Improved treatments for both cancers are urgently needed in New Zealand, so the Cancer Society has given University of Otago (Christchurch) researchers Dr Citra Praditi and Dr Annika Seddon $300,000 each over the next three years, as part of the society’s national research grant round.
Dr Praditi is looking to advance studies into the role of vitamin C (ascorbate) in treating melanoma, and Dr Seddon is studying malfunctioning mitochondria which could lead to new and better ways to treat acute myeloid leukaemia (AML).
Dr Praditi said she was excited to start her research project.
New Zealand had the world’s highest mortality rate for melanoma. About 300 Kiwis died from the cancer every year.
"Despite recent advances in targeted and immunotherapy treatments, only some patients respond, and improved treatments for melanoma are urgently needed."
She said vitamin C was a strong antioxidant that was important for cellular mechanisms that could suppress cancer growth.
"Recent high-impact studies have shed new light on the role of vitamin C in cancer, and public interest in its potential as a cancer therapy is high.
"Vitamin C is required for the activity of a big group of enzymes, that is thought to prevent resistance to cancer therapies, which is important in treating melanoma patients.
"What we are hoping to discover with this research is to assess the involvement of vitamin C in epigenetic regulation on the modulation of genome accessibility, and hence gene expression under hypoxic conditions in melanoma cells and in clinical samples."
Dr Seddon said her research funding would go towards a search for new treatments for AML — a highly aggressive blood cancer that was particularly common in older adults.
"With limited treatment options and poor survival rates, there is an urgent need for better therapies."
She hoped her study of malfunctioning mitochondria — the tiny power stations in a cell — would lead to new and better ways to treat AML.
"One of the reasons AML is so hard to manage is because of changes in the chemical marks on the DNA (called DNA methylation) that control which genes are turned on or off.

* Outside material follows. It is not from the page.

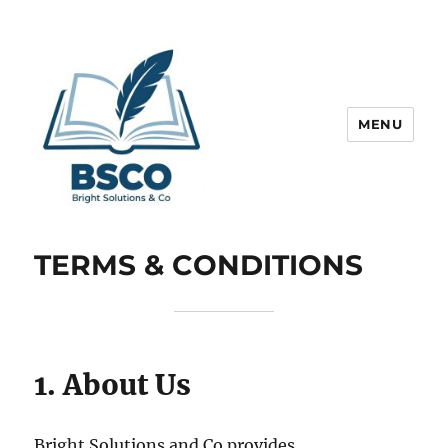
MENU
Get Help to Obtain Best Grades
TERMS & CONDITIONS
1. About Us
Bright Solutions and Co provides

"These changes disrupt normal cell behaviour and prevent the proper formation of healthy blood cells."
She said her research was investigating how stress in the mitochondria might be contributing to these harmful changes, and whether targeted treatments could be used to limit the impact.
"By testing clinically available compounds that protect mitochondria, we hope to restore normal DNA methylation regulation, promote the healthy differentiation of blood cells, and enhance the effectiveness of existing treatments."
In parallel, Dr Seddon said their research would look at how mitochondrial stress altered DNA methylation in healthy bone marrow cells.
"Earlier work from our group has revealed that signs of mitochondrial stress can appear as early as middle age, suggesting this could be used as an early warning signal.
"It has the potential to provide early detection and monitoring over time," she said.
"Our hope is that this research not only leads to better treatment options, but also lays the groundwork for future prevention strategies, helping to stop this devastating cancer before it starts."